Toronto Dance Theatre in partnership with Buddies In Bad Times Theatre: Make Banana Cry; Andrew Tay & Stephen Thompson, choreographers; Cynthia Koppe, Francesca Chudnoff, Hanako Hoshimi-Caines, Sehyoung Lee, Winnie Ho, Stephen Thompson, performers, with visual installation by Dominique Pétrin, and lighting design by Öykü Önder (also tour technician). January 14, 2026, Buddies In Bad Times Theatre. Continues until January 17; tickets here.
Banana, for those unfamiliar with the term, is slang for East Asians in North American, in particular those who seem to have been mainstreamed into Western culture, and who no longer lead a traditional Asian lifestyle. As a designation, it’s a double-edged sword — belonging to neither community, they occupy a space as a perpetual other to both.
Make Banana Cry by choreographers Andrew Tay and Stephen Thompson is a kind of mashup of fashion runway aesthetics, contemporary performance, and dance. The performance is both critique and parody of the ways that East Asians are represented and fetishized in Western society.
Developed first in Montréal at the Festival TransAmériques, the production has toured to Impulstanz (Vienna), and the Portland Institute of Contemporary Art. This is the first Toronto production.

The Set Up
Instead of a conventional stage, the audience is seated in rows in a kind of horseshoe shape, with one row in the middle, allowing for a runway where the performers walk, dance, and move around. As an audience member, because of the wintry season, and to preserve the performance surface, you’re required to cover your boots and shoes with pink plastic bags, the rows of rosy plastic adding to the overall aesthetic.
The floor is covered with a surface also adorned in pink, set with a pattern of blue swatiskas — which, as the program reminds us, originated as a symbol of luck and good fortune in ancient times in Asia, long before its abominable appropriation by Nazi Germany.
At one end of the runway circuit is a backdrop wall decorated with a mesmerizing pink and green geometric pattern, and from which hang curved swords and other flotsam and jetsam related to Asian iconography as the West understands it. At the other is a small display case likewise containing statues and other items associated with Asian culture.

The Performance
The 60-minute performance begins in total darkness, broken by the sound of helicopters. Then, isolated spotlights illuminate the display case and its statuary, along with a few other points in the room.
The six performers begin to walk around the runway as it’s set up. At first, only their eyes are visible under layers that include pants, t-shirts, jackets, hats, and scarves. They begin by simply walking, circling the runway, and over the space of a few minutes, add hand movements and other subtle changes.
Music begins to overtake the helicopters, and it’s one of the revelations of the performance to anyone outside the Asian community.
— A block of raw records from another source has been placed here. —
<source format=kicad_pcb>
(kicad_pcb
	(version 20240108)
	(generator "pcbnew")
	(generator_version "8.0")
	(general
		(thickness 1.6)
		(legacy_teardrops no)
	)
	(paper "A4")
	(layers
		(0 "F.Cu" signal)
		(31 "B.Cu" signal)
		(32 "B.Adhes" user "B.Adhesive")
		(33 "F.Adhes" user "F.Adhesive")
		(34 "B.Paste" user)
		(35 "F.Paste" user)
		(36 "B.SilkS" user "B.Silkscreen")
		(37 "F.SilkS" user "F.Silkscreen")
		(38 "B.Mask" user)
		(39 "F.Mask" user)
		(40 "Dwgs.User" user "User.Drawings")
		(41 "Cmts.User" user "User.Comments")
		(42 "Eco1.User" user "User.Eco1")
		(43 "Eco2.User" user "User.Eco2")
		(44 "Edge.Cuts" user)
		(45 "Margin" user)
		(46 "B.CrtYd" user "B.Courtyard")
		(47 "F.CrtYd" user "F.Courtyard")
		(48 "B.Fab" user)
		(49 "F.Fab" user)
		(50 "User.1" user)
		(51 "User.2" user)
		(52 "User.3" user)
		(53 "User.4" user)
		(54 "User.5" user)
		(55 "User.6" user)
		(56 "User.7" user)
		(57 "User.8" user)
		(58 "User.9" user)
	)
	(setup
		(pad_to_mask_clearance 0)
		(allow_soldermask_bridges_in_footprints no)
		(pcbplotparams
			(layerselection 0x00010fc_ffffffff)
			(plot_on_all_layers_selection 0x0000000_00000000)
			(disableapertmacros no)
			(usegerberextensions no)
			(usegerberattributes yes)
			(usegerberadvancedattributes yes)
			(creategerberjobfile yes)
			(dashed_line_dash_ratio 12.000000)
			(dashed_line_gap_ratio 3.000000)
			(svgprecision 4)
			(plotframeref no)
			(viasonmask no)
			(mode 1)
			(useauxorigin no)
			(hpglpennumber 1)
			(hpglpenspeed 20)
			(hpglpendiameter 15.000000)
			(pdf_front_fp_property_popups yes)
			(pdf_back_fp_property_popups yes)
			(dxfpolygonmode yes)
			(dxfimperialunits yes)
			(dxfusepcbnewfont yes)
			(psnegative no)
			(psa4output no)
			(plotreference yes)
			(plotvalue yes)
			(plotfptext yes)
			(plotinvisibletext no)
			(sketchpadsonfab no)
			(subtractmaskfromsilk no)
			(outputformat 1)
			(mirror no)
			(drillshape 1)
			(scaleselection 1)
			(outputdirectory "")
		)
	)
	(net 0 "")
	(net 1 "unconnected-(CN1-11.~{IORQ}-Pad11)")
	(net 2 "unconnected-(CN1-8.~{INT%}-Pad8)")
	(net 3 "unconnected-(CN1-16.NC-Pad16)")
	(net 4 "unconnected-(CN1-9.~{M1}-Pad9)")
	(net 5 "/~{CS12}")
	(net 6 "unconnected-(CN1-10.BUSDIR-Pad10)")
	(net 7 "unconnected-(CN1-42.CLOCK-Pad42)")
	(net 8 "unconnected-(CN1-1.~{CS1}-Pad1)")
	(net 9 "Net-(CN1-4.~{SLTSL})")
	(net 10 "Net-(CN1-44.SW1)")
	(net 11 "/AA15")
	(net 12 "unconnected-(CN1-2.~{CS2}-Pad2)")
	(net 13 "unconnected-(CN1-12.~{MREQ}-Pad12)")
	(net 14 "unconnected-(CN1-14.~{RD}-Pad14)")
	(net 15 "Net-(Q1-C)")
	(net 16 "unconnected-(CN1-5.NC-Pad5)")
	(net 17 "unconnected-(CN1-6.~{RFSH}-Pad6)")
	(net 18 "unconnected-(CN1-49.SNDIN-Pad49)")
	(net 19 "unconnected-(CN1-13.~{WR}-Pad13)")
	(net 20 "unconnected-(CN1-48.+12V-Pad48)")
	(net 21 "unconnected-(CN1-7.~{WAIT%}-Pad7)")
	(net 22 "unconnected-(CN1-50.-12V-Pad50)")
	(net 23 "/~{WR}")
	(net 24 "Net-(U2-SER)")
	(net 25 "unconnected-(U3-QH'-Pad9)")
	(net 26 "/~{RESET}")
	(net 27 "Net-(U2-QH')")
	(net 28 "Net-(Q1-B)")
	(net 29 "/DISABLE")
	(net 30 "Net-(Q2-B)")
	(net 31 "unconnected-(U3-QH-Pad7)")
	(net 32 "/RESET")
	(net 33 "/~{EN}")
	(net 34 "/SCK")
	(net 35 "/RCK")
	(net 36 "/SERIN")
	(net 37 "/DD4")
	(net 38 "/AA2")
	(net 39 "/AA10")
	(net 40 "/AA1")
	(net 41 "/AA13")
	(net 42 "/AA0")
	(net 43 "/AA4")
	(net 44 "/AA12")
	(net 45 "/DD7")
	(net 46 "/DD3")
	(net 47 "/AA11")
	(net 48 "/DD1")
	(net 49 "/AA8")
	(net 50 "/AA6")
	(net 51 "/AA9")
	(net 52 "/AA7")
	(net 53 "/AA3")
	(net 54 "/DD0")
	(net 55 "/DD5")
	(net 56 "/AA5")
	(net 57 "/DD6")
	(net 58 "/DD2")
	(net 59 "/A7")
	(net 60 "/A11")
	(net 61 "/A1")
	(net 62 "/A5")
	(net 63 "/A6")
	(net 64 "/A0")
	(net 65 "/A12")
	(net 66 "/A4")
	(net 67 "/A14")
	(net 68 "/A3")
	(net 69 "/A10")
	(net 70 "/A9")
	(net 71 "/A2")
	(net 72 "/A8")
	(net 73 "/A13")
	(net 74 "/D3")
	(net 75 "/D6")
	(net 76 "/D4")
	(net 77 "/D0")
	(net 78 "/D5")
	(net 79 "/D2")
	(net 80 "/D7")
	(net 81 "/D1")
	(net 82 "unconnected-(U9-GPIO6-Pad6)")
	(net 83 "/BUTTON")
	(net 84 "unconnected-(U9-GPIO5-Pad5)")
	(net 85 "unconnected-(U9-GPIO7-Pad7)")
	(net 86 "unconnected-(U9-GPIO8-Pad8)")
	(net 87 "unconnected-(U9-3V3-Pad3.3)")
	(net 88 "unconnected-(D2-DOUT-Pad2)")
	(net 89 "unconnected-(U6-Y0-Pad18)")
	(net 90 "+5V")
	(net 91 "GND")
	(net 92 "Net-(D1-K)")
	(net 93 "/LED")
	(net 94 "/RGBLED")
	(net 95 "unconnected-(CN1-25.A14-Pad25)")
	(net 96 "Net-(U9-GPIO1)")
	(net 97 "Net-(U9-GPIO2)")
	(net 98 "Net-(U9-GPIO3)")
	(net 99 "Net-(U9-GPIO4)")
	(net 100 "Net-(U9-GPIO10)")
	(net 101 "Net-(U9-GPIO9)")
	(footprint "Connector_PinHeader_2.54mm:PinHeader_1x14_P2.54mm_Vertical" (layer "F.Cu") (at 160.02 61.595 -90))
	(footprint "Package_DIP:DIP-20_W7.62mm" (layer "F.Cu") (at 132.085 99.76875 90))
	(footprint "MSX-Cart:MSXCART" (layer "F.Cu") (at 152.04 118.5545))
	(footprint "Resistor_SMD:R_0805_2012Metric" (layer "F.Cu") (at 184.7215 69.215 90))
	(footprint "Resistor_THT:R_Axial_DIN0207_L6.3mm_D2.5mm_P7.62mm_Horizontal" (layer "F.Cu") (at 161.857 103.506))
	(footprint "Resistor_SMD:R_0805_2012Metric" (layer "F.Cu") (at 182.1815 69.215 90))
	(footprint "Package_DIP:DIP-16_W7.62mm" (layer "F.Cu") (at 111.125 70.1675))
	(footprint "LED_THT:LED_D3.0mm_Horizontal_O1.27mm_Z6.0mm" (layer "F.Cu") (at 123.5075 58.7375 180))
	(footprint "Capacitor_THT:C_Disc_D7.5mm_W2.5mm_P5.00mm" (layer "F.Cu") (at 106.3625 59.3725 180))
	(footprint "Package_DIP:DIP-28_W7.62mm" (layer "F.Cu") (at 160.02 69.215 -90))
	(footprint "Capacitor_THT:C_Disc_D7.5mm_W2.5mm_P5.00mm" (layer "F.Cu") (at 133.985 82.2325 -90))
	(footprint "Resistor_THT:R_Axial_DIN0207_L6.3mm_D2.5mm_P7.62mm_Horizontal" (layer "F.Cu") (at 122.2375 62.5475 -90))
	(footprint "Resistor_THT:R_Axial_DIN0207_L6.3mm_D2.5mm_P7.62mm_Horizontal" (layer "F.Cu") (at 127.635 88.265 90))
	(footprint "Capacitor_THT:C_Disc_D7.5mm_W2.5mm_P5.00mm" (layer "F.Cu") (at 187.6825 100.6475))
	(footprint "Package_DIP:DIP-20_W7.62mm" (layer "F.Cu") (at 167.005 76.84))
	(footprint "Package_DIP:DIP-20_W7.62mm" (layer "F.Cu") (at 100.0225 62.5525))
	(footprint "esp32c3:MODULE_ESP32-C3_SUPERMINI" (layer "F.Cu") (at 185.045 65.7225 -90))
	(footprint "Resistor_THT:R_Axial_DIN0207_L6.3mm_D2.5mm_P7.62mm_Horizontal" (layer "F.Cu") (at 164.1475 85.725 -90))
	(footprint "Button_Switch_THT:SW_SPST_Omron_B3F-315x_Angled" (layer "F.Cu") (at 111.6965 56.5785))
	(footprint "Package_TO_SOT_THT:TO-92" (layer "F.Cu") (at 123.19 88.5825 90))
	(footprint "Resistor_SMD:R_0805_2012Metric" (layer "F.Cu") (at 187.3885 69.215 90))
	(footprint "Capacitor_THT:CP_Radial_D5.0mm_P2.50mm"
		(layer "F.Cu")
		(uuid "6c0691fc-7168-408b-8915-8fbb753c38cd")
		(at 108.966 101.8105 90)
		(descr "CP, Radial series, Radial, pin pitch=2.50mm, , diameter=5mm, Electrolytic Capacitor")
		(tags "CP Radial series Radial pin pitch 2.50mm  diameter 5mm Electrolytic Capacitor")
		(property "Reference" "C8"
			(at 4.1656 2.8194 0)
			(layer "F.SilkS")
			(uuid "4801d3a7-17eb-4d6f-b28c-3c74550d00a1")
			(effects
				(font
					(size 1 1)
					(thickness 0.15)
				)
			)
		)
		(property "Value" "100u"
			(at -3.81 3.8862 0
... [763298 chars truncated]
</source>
Along with a couple of initial snippets of what sounds like genuine Asian music, there is a constant stream of excerpts from David Bowie’s China Girl, Murray Head’s One Night In Bangkok, I Think I’m Turning Japanese by The Vapors, excerpts from Miss Saigon, the Siamese Cat Song from Lady and the Tramp, Everybody Was Kung Fu Fighting by Carl Douglas, even bits of Madama Butterfly, and on, and on, and on, along with a couple of Asian-language versions of Western hits like The Village People’s YMCA, and the iconic “wax on, wax off” dialogue from The Karate Kid — the sheer number of ridiculous ways that Western voices have talked about Asians in silly pop songs and culture overall overwhelms. It’s just one of the absurdities revealed by Make Banana Cry.
As the performers continue their relentless parade around the runway area, they eventually begin to shed layers, and finally, to perform an amazing number of costume changes (using more than 100 different bits and pieces overall), and their movements become more and more elaborate along with the visual changes. Sometimes they dance, sometimes they strut, embodying a series of stereotypes that read as different characters, from the strutting tough guy with a cigarette to the bowing quasi-traditional character to a floor cleaner and more.
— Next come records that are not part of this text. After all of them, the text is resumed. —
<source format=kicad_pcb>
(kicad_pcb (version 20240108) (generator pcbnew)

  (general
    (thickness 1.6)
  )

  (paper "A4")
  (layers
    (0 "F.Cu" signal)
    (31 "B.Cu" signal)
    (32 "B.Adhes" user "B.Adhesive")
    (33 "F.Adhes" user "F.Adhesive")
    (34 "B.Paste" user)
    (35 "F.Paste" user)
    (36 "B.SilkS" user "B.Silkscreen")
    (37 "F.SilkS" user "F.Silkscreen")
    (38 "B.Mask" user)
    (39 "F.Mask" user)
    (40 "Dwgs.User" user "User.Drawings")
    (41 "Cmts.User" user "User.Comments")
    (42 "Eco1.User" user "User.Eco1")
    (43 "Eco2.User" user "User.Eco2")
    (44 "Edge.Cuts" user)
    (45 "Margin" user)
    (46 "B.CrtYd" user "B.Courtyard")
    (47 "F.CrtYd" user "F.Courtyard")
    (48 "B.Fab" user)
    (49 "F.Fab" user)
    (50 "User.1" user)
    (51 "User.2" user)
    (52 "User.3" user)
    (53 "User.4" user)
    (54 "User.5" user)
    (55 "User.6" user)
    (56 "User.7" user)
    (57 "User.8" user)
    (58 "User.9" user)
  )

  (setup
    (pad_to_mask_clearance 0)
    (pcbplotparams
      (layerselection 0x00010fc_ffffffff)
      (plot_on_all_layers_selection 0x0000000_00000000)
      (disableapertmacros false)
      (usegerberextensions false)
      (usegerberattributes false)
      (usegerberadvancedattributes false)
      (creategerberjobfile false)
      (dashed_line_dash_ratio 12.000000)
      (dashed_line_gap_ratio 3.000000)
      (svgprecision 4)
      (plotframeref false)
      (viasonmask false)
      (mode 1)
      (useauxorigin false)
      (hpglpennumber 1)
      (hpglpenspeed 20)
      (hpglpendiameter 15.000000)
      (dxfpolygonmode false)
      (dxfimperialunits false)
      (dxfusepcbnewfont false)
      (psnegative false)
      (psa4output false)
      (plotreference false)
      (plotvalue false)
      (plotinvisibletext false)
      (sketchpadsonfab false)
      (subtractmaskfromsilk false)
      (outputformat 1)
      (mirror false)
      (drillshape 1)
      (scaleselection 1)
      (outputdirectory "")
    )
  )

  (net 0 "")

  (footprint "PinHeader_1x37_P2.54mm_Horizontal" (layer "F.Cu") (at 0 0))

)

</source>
The costumes range from what Westerners see as traditional Asian elements to the outright absurd, like poo-shaped slippers or a battered metal bowl, with a kind of thrown together aesthetic that underscores the message — here, is this what you want? Is this what you’re expecting to see?
It creates genuinely funny moments, in particular, when the performers interact briefly with various audience members along the way, or drop their various props.

Final Thoughts
The audience reactions were another big reveal, beginning with the semi-impatient, semi-baffled looks of many during the slow paced opening sequences. As the action and costumes became more frenetic, there was laughter and engagement.
When the performance ends quietly, the performers literally stripped of their gaudy finery and simply lying exhausted on the ground, the audience becomes completely silent. Once the fun part is over, are you truly ready to confront the reality of how tiring it is to live in a state of perpetual performance, the subject of a prevailing Western gaze that fetishizes and never actually tries to understand or connect?
The sold out house applauded wildly.
After the show, as part of the show’s mandate, local Asian performers are given a chance to talk about their works in the lounge. Supporting the work of Asian creators is one way of bridging that gap imposed by Western xenophobia.
An illuminating experience as a whole.